Start of Block
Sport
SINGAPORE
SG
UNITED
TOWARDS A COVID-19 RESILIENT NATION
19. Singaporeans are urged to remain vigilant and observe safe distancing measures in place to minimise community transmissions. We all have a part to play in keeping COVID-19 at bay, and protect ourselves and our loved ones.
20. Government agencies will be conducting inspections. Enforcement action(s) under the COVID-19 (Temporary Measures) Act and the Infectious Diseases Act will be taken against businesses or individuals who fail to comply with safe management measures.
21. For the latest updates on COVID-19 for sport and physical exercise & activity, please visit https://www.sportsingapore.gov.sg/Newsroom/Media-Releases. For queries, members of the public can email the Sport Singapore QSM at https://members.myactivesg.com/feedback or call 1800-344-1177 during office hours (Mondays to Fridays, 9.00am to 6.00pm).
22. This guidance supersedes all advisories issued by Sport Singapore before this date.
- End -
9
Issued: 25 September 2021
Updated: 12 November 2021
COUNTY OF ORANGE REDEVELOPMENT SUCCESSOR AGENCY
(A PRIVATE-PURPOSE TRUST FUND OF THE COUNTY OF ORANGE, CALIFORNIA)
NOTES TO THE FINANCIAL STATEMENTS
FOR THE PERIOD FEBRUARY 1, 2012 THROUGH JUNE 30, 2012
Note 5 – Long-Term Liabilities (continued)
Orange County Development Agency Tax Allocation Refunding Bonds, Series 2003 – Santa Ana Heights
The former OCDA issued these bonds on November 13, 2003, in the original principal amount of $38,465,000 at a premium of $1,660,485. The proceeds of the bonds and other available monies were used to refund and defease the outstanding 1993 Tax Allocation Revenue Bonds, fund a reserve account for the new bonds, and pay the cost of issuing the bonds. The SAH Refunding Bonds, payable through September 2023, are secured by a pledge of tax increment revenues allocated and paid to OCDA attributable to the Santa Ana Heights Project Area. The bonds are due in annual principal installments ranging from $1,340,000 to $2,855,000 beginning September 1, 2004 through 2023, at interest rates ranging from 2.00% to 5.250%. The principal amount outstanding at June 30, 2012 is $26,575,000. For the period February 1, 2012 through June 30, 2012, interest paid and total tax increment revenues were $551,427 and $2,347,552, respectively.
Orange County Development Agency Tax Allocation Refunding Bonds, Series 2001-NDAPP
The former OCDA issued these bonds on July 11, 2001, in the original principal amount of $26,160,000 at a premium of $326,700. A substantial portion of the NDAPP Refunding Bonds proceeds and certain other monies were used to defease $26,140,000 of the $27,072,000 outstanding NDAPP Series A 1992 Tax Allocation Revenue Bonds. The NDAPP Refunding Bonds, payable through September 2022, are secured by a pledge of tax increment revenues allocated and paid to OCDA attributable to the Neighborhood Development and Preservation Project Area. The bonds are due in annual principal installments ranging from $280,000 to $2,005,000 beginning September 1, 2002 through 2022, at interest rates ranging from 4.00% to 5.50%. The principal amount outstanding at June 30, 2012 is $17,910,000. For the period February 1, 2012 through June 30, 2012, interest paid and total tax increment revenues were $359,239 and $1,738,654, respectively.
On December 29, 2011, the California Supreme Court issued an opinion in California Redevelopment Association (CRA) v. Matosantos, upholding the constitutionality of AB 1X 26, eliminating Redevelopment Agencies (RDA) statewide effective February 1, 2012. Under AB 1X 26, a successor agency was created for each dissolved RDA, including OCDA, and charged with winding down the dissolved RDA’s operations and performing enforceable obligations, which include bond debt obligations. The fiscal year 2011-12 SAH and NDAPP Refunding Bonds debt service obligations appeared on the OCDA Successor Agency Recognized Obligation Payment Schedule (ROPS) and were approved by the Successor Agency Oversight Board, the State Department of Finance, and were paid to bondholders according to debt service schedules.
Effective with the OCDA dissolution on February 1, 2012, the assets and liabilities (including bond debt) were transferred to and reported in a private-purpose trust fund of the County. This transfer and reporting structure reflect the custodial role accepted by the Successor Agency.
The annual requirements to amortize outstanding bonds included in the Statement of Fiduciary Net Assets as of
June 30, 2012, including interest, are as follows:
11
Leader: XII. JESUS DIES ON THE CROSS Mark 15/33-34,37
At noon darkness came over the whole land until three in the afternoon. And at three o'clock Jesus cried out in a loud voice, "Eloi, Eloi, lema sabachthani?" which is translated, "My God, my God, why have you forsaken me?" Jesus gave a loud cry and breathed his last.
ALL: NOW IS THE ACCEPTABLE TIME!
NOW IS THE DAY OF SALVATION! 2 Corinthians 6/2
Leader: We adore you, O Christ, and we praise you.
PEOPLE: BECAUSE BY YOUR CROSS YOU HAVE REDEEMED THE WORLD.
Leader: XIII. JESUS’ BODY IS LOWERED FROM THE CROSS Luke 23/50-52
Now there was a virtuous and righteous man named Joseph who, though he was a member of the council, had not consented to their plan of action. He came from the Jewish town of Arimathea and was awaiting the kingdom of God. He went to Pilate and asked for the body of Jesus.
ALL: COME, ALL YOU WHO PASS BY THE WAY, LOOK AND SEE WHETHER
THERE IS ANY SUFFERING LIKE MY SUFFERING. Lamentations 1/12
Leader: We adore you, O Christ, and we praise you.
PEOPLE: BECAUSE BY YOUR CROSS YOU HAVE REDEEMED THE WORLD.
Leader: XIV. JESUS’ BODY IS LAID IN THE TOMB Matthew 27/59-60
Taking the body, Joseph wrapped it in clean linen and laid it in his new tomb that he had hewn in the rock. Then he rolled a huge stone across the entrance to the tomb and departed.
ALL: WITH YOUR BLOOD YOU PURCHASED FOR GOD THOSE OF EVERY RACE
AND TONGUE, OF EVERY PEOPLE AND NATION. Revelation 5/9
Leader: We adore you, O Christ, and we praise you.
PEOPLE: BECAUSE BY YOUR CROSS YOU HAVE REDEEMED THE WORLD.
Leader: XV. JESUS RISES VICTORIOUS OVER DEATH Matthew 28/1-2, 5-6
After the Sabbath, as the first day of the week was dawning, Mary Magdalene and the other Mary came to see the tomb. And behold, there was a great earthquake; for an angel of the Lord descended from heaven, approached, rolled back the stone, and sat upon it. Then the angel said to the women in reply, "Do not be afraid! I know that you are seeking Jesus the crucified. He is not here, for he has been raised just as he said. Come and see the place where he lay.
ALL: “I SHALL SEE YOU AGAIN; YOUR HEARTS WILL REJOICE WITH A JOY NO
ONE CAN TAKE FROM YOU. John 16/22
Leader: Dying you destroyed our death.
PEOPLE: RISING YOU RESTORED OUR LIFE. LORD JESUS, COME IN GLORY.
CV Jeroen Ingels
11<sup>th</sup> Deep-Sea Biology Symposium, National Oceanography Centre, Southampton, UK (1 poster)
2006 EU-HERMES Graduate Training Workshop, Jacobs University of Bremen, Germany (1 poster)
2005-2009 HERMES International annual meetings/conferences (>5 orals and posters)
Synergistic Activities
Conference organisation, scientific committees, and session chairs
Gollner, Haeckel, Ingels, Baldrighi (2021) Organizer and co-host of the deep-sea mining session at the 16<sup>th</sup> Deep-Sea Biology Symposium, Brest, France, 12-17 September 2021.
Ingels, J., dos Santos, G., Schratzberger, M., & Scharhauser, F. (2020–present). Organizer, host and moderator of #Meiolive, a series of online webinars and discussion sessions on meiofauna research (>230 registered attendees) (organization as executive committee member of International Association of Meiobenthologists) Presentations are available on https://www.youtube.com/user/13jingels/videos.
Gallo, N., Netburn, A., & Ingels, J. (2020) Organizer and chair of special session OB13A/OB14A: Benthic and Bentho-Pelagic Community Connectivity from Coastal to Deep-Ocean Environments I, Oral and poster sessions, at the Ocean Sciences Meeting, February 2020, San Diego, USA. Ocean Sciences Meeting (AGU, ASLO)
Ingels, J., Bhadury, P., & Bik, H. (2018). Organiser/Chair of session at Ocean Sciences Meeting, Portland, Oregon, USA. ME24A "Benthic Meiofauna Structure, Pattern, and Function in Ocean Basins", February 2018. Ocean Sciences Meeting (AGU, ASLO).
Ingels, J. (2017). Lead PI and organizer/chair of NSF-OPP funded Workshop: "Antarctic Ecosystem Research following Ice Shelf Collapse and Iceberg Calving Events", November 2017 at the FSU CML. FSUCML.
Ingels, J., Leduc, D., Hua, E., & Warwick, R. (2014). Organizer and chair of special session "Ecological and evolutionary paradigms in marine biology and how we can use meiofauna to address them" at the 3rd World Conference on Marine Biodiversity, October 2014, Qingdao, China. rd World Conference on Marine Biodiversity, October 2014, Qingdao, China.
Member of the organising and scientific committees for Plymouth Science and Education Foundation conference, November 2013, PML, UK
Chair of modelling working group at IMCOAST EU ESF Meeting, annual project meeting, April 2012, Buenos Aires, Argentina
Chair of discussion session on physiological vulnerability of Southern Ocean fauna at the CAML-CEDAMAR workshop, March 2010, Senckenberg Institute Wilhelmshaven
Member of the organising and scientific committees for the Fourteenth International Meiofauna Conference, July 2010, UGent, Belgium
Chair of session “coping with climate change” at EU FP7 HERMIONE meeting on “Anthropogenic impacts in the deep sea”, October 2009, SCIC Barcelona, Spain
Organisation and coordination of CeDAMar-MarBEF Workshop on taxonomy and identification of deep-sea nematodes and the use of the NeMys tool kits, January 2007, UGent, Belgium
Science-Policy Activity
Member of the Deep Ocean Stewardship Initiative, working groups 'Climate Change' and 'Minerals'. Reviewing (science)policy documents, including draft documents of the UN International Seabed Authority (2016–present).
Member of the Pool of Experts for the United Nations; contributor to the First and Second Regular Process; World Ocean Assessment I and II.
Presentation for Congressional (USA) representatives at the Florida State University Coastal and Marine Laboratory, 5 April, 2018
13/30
End of Block
[Exercise brief] Write out only the lines from the one containing "Member of the organising and scientific committees for the" through the end of the listing above, exactly as they stand.

[Finished task]
Member of the organising and scientific committees for the Fourteenth International Meiofauna Conference, July 2010, UGent, Belgium
Chair of session “coping with climate change” at EU FP7 HERMIONE meeting on “Anthropogenic impacts in the deep sea”, October 2009, SCIC Barcelona, Spain
Organisation and coordination of CeDAMar-MarBEF Workshop on taxonomy and identification of deep-sea nematodes and the use of the NeMys tool kits, January 2007, UGent, Belgium
Science-Policy Activity
Member of the Deep Ocean Stewardship Initiative, working groups 'Climate Change' and 'Minerals'. Reviewing (science)policy documents, including draft documents of the UN International Seabed Authority (2016–present).
Member of the Pool of Experts for the United Nations; contributor to the First and Second Regular Process; World Ocean Assessment I and II.
Presentation for Congressional (USA) representatives at the Florida State University Coastal and Marine Laboratory, 5 April, 2018
13/30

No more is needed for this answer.